The horizontal bar is an artistic gymnastics event held at the Summer Olympics. The event was first held for men at the first modern Olympics in 1896. It was held again in 1904, but not in 1900, 1908, 1912, or 1920 when no apparatus events were awarded medals. The horizontal bar was one of the components of the men's artistic individual all-around in 1900, 1908, and 1912, however. The men's horizontal bar returned as a medal event in 1924 and has been held every Games since. Horizontal bar scores were included in the individual all-around for 1924 and 1928, with no separate apparatus final. In 1932, the horizontal bar was entirely separate from the all-around. From 1936 to 1956, there were again no separate apparatus finals with the horizontal bar scores used in the all-around. Beginning in 1960, there were separate apparatus finals.

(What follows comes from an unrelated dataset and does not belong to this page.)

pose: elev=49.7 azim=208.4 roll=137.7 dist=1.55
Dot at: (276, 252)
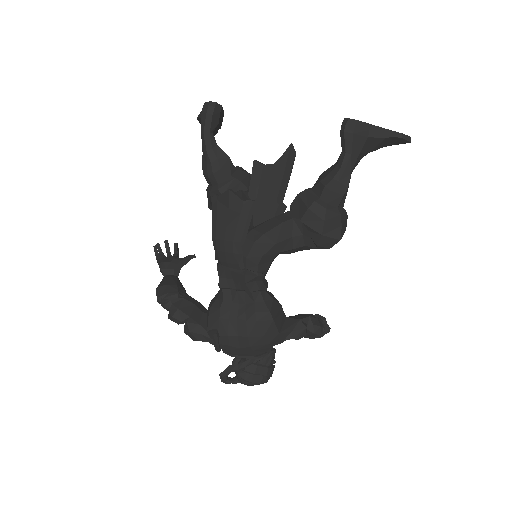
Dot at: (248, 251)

The 1896 Games also featured a team horizontal bar event.

Medalists

Men

Multiple medalists

Medalists by country

Gallery

Team horizontal bar

At the 1896 Olympics a team version of the horizontal bar was held. It was one of two team apparatus events in 1896, along with the team parallel bars. The team apparatus events were never held again.

The team horizontal bar event had 10 horizontal bars for the team to use. Teams in the 1896 team events could be large, with one in the parallel bars exceeding 30 members. Only one team competed in the team horizontal bar. Judges scored the teams on execution, rhythm, and technical difficulty.